Nurturers of children, relationships, communities, plants, animals. A million different things that require someone tending to and caring for in order to thrive.
So what would our world look like if we allowed this.
If we rejected gender essentialism
If we stopped putting pressure on people to perform certain roles
Stopped policing people existing
What If all nurturers, regardless of gender, were given the acknowledgement for the work they do to care for life so that it might thrive.
What if they were given the support and the respect they deserved?
Wouldn’t the world be a much better place if caring for children, the elderly. and all life was seen as the most valued thing?
– I don’t think we would have the caregiver burnout crisis that we have If we valued nurturing, if we valued the act of mothering. We could acknowledge that the work of nurturing is also the work of opening our hearts.
That it helps us to understand our place in the interdependent web of all existence and connect us to others with empathy.
What if nurturing was acknowledged to be the radicalizing and transforming act, that it is.
Mother’s day exists as it does only because patriarchy requires nurturing from women but only in the way that it benefits the systems.
Patriarchy would rather give a small token of acknowledgement than actually provide the support, systems, and value that we are entitled to.
Mother’s day exists that way it does to flatten the call of Julie Ward Howe and Ann Jarvis so that it could pacify and commodify, all while maintaining the status quo.
Maybe we should turn that on its head.
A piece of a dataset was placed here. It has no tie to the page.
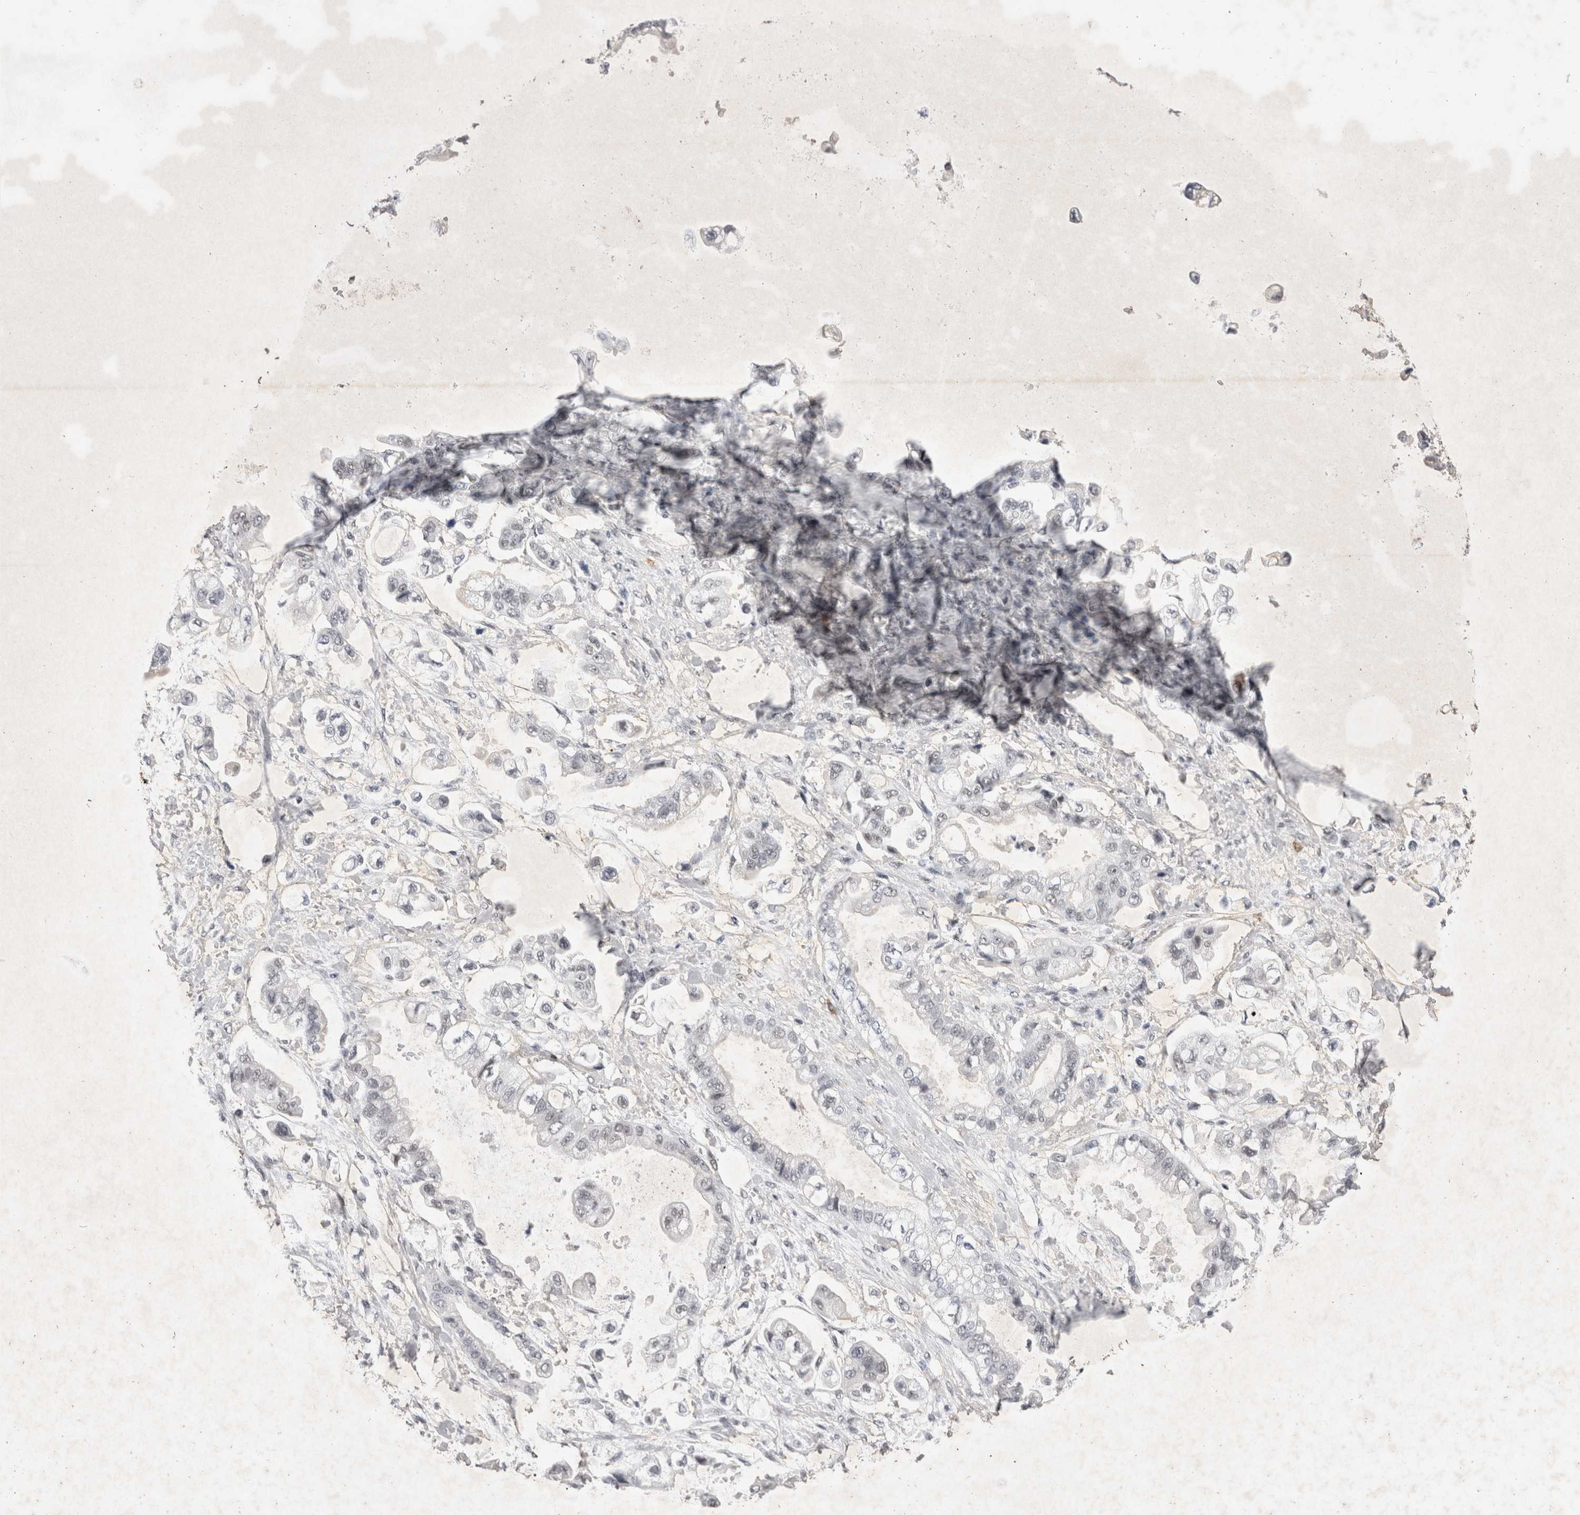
{"staining": {"intensity": "negative", "quantity": "none", "location": "none"}, "tissue": "stomach cancer", "cell_type": "Tumor cells", "image_type": "cancer", "snomed": [{"axis": "morphology", "description": "Adenocarcinoma, NOS"}, {"axis": "topography", "description": "Stomach"}], "caption": "Immunohistochemistry (IHC) histopathology image of neoplastic tissue: human adenocarcinoma (stomach) stained with DAB (3,3'-diaminobenzidine) displays no significant protein expression in tumor cells.", "gene": "RBM6", "patient": {"sex": "male", "age": 62}}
Maybe we should take this opportunity to demand better.
Demand acknowledgment of the beautiful and often heartbreaking work of loving this world, children, creatures, and the planet.
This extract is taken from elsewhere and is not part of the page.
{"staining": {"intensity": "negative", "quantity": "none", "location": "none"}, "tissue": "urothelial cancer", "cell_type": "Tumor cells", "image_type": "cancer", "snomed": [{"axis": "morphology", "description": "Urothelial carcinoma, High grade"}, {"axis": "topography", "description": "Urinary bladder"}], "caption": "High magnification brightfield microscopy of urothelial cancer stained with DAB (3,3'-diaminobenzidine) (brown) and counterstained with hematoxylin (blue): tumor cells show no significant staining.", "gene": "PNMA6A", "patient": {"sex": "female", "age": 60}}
And then man we here allow ourselves to be transformed by the radical everyday acts of nurturing, caring for, and loving one another.
Extinguishing the Chalice
We extinguish this flame, but not the light of truth, the warmth of community, or the fire of commitment. These we hold in our hearts until we are together again.
Benediction
May you feel nourished as you leave this place
May you feel held
May you feel loved
May the warmth of all that is created here carry you throughout the week.